#### [Activity]
All of the data is to be set down again without alteration.

Stored data:
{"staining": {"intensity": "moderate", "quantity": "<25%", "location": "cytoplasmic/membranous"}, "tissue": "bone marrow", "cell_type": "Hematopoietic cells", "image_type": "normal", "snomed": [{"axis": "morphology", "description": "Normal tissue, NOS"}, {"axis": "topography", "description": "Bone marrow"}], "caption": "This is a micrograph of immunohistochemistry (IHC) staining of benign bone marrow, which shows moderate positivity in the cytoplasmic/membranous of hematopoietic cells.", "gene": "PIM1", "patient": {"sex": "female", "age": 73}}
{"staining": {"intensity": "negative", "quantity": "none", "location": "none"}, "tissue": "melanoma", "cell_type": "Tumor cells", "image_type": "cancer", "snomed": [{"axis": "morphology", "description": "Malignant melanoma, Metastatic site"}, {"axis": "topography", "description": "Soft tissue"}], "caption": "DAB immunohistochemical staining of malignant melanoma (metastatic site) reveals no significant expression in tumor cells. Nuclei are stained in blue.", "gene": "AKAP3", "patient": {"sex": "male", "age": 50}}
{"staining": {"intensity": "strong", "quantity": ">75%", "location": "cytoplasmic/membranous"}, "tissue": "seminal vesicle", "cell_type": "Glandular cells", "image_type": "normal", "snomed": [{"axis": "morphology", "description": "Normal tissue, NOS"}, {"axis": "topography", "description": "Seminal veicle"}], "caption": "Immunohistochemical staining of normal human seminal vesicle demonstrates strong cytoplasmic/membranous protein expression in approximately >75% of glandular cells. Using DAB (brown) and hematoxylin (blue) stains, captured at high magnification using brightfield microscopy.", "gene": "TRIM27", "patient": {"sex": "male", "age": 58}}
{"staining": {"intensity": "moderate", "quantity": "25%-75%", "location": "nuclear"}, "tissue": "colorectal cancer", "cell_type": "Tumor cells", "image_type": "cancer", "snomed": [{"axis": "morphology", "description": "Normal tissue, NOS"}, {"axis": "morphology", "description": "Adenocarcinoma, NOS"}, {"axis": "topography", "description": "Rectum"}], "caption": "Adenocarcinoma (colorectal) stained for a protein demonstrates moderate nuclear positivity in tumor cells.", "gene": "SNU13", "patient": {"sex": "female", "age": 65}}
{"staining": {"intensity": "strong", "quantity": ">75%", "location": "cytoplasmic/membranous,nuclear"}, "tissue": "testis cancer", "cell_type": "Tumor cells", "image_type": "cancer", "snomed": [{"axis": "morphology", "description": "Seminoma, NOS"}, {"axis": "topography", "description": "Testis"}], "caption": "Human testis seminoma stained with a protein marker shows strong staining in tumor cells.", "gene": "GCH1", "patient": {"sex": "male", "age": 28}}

#### [Response area]
{"staining": {"intensity": "moderate", "quantity": "<25%", "location": "cytoplasmic/membranous"}, "tissue": "bone marrow", "cell_type": "Hematopoietic cells", "image_type": "normal", "snomed": [{"axis": "morphology", "description": "Normal tissue, NOS"}, {"axis": "topography", "description": "Bone marrow"}], "caption": "This is a micrograph of immunohistochemistry (IHC) staining of benign bone marrow, which shows moderate positivity in the cytoplasmic/membranous of hematopoietic cells.", "gene": "PIM1", "patient": {"sex": "female", "age": 73}}
{"staining": {"intensity": "negative", "quantity": "none", "location": "none"}, "tissue": "melanoma", "cell_type": "Tumor cells", "image_type": "cancer", "snomed": [{"axis": "morphology", "description": "Malignant melanoma, Metastatic site"}, {"axis": "topography", "description": "Soft tissue"}], "caption": "DAB immunohistochemical staining of malignant melanoma (metastatic site) reveals no significant expression in tumor cells. Nuclei are stained in blue.", "gene": "AKAP3", "patient": {"sex": "male", "age": 50}}
{"staining": {"intensity": "strong", "quantity": ">75%", "location": "cytoplasmic/membranous"}, "tissue": "seminal vesicle", "cell_type": "Glandular cells", "image_type": "normal", "snomed": [{"axis": "morphology", "description": "Normal tissue, NOS"}, {"axis": "topography", "description": "Seminal veicle"}], "caption": "Immunohistochemical staining of normal human seminal vesicle demonstrates strong cytoplasmic/membranous protein expression in approximately >75% of glandular cells. Using DAB (brown) and hematoxylin (blue) stains, captured at high magnification using brightfield microscopy.", "gene": "TRIM27", "patient": {"sex": "male", "age": 58}}
{"staining": {"intensity": "moderate", "quantity": "25%-75%", "location": "nuclear"}, "tissue": "colorectal cancer", "cell_type": "Tumor cells", "image_type": "cancer", "snomed": [{"axis": "morphology", "description": "Normal tissue, NOS"}, {"axis": "morphology", "description": "Adenocarcinoma, NOS"}, {"axis": "topography", "description": "Rectum"}], "caption": "Adenocarcinoma (colorectal) stained for a protein demonstrates moderate nuclear positivity in tumor cells.", "gene": "SNU13", "patient": {"sex": "female", "age": 65}}
{"staining": {"intensity": "strong", "quantity": ">75%", "location": "cytoplasmic/membranous,nuclear"}, "tissue": "testis cancer", "cell_type": "Tumor cells", "image_type": "cancer", "snomed": [{"axis": "morphology", "description": "Seminoma, NOS"}, {"axis": "topography", "description": "Testis"}], "caption": "Human testis seminoma stained with a protein marker shows strong staining in tumor cells.", "gene": "GCH1", "patient": {"sex": "male", "age": 28}}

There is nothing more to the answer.